> _How to complete this task_:
Exclude the pictures from your copy, and reproduce each entry below verbatim.

> _Data section_:
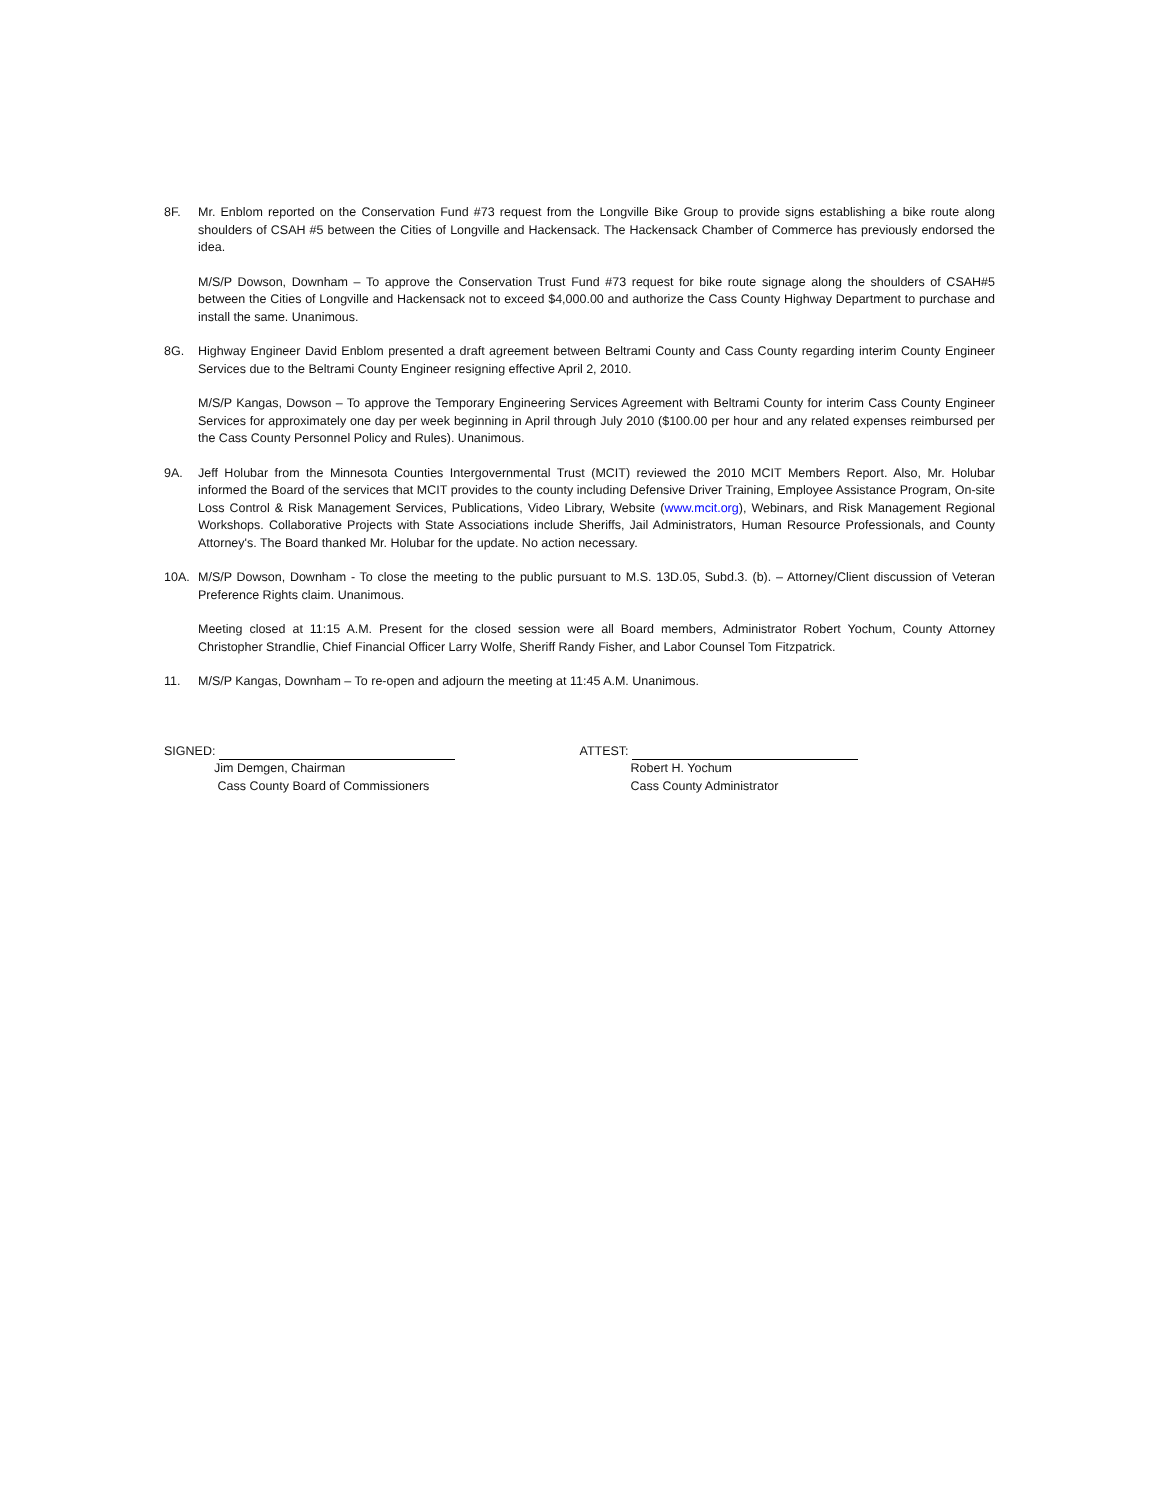8F. Mr. Enblom reported on the Conservation Fund #73 request from the Longville Bike Group to provide signs establishing a bike route along shoulders of CSAH #5 between the Cities of Longville and Hackensack. The Hackensack Chamber of Commerce has previously endorsed the idea.
M/S/P Dowson, Downham – To approve the Conservation Trust Fund #73 request for bike route signage along the shoulders of CSAH#5 between the Cities of Longville and Hackensack not to exceed $4,000.00 and authorize the Cass County Highway Department to purchase and install the same. Unanimous.
8G. Highway Engineer David Enblom presented a draft agreement between Beltrami County and Cass County regarding interim County Engineer Services due to the Beltrami County Engineer resigning effective April 2, 2010.
M/S/P Kangas, Dowson – To approve the Temporary Engineering Services Agreement with Beltrami County for interim Cass County Engineer Services for approximately one day per week beginning in April through July 2010 ($100.00 per hour and any related expenses reimbursed per the Cass County Personnel Policy and Rules). Unanimous.
9A. Jeff Holubar from the Minnesota Counties Intergovernmental Trust (MCIT) reviewed the 2010 MCIT Members Report. Also, Mr. Holubar informed the Board of the services that MCIT provides to the county including Defensive Driver Training, Employee Assistance Program, On-site Loss Control & Risk Management Services, Publications, Video Library, Website (www.mcit.org), Webinars, and Risk Management Regional Workshops. Collaborative Projects with State Associations include Sheriffs, Jail Administrators, Human Resource Professionals, and County Attorney's. The Board thanked Mr. Holubar for the update. No action necessary.
10A. M/S/P Dowson, Downham - To close the meeting to the public pursuant to M.S. 13D.05, Subd.3. (b). – Attorney/Client discussion of Veteran Preference Rights claim. Unanimous.
Meeting closed at 11:15 A.M. Present for the closed session were all Board members, Administrator Robert Yochum, County Attorney Christopher Strandlie, Chief Financial Officer Larry Wolfe, Sheriff Randy Fisher, and Labor Counsel Tom Fitzpatrick.
11. M/S/P Kangas, Downham – To re-open and adjourn the meeting at 11:45 A.M. Unanimous.
SIGNED:
Jim Demgen, Chairman
Cass County Board of Commissioners
ATTEST:
Robert H. Yochum
Cass County Administrator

> _Solution for this problem_:
8F. Mr. Enblom reported on the Conservation Fund #73 request from the Longville Bike Group to provide signs establishing a bike route along shoulders of CSAH #5 between the Cities of Longville and Hackensack. The Hackensack Chamber of Commerce has previously endorsed the idea.
M/S/P Dowson, Downham – To approve the Conservation Trust Fund #73 request for bike route signage along the shoulders of CSAH#5 between the Cities of Longville and Hackensack not to exceed $4,000.00 and authorize the Cass County Highway Department to purchase and install the same. Unanimous.
8G. Highway Engineer David Enblom presented a draft agreement between Beltrami County and Cass County regarding interim County Engineer Services due to the Beltrami County Engineer resigning effective April 2, 2010.
M/S/P Kangas, Dowson – To approve the Temporary Engineering Services Agreement with Beltrami County for interim Cass County Engineer Services for approximately one day per week beginning in April through July 2010 ($100.00 per hour and any related expenses reimbursed per the Cass County Personnel Policy and Rules). Unanimous.
9A. Jeff Holubar from the Minnesota Counties Intergovernmental Trust (MCIT) reviewed the 2010 MCIT Members Report. Also, Mr. Holubar informed the Board of the services that MCIT provides to the county including Defensive Driver Training, Employee Assistance Program, On-site Loss Control & Risk Management Services, Publications, Video Library, Website (www.mcit.org), Webinars, and Risk Management Regional Workshops. Collaborative Projects with State Associations include Sheriffs, Jail Administrators, Human Resource Professionals, and County Attorney's. The Board thanked Mr. Holubar for the update. No action necessary.
10A. M/S/P Dowson, Downham - To close the meeting to the public pursuant to M.S. 13D.05, Subd.3. (b). – Attorney/Client discussion of Veteran Preference Rights claim. Unanimous.
Meeting closed at 11:15 A.M. Present for the closed session were all Board members, Administrator Robert Yochum, County Attorney Christopher Strandlie, Chief Financial Officer Larry Wolfe, Sheriff Randy Fisher, and Labor Counsel Tom Fitzpatrick.
11. M/S/P Kangas, Downham – To re-open and adjourn the meeting at 11:45 A.M. Unanimous.
SIGNED:
Jim Demgen, Chairman
Cass County Board of Commissioners
ATTEST:
Robert H. Yochum
Cass County Administrator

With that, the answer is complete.